None. Models is the thinnest spec because models are the most external thing in the system. The Model API handles the connection. Configuration handles the choices. The Agent Loop handles the calling. There's nothing else to define.


Success Criteria

  • Models are accessed exclusively through the Model API — no component depends on a specific model
  • Switching models requires only a configuration change — no code changes to Agent Loop, Your Memory, Auth, Gateway, or any client
  • The system works with any model that accepts prompts and returns completions — cloud, local, future
  • The Model API absorbs model evolution — new capabilities, new providers, new paradigms are configuration changes
  • Local models (Ollama) and cloud models (OpenRouter) are interchangeable from the Agent Loop's perspective

Changelog

DateChangeSource
2026-03-01Conciseness pass: 193→147 lines (~24%).

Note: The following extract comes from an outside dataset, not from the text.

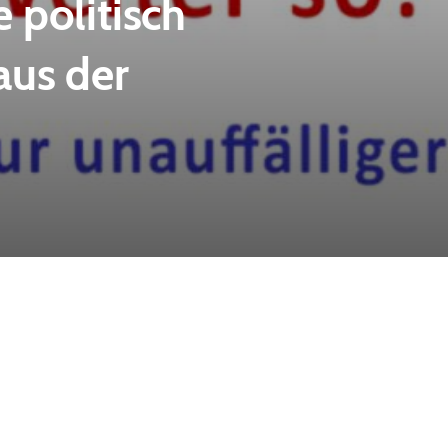
 politisch
aus der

Removed "Brain Reconstitutes" section (absorbed by intro). Collapsed Provider API subsections to two paragraphs. Not-a-Component table 8→4 rows. "Swappable intelligence" collapsed to coupling argument. "Connector Not Tool" leads with circular dependency. Source provenance removed.Dave W + Claude
2026-03-01Intro reshaped: biological vs digital brain argument integrated into "How we define models." Split brain analogy paragraph, added digital brain separation insight (biological brain fuses memory+intelligence, digital brain separates them via Provider API). Same length, stronger argument chain.Dave W + Claude
2026-03-01Reordered: Provider API definition moved before "Why" sections. "Why the Provider API Is a Connector, Not a Tool" promoted to standalone section. Reader now understands what the Provider API is before reading why it needs to exist.Dave W + Claude
2026-03-01Added "Why Models Don't Dissolve Into Memory + Tools" — binary decomposition (weights = memory, inference = tool), swappable intelligence boundary, storage vs computation, ownership case, Auth as sibling exception. D135 added to Decisions Made. Completeness doc added to Related Documents.Dave W + Claude
2026-02-27Reordered sections (why → what → how → reference). Merged "What This Document Is", "What Is a Model?", and "Models Are External" into single "How we define models" opener. Collapsed related docs table to single line. Removed "Impact on the Architecture" section (redundant with foundation-spec.md). Removed "Level 1/2/3 Distinction" section (Level 1 note in opener).Spec reorder + trim (Dave W + Claude)
2026-02-23Initial Models spec created from interview — established that Models is external intelligence, not a component. Final architecture resolved: 4 components, 2 connectors, 3 external dependencies.Models interview session (Dave W + Claude)
2026-02-25Added "Why the Provider API is a connector, not a tool" — circular dependency argument, model-calls-model exception.Foundation architecture deep dive (Dave W + Dave J)
2026-02-26Rewrote Provider API section — lead with brain analogy (intelligence is a requirement, swappable is the difference), sub-agents as when intelligence becomes a tool, circular dependency as technical confirmation.Dave W reframing session

Models are the most volatile part of AI and the most swappable part of this system. That's not a coincidence — it's the architecture working as designed. The thing that changes fastest in AI is the cheapest thing to change here. Your Memory persists. Models come and go. The brain reconstitutes every time.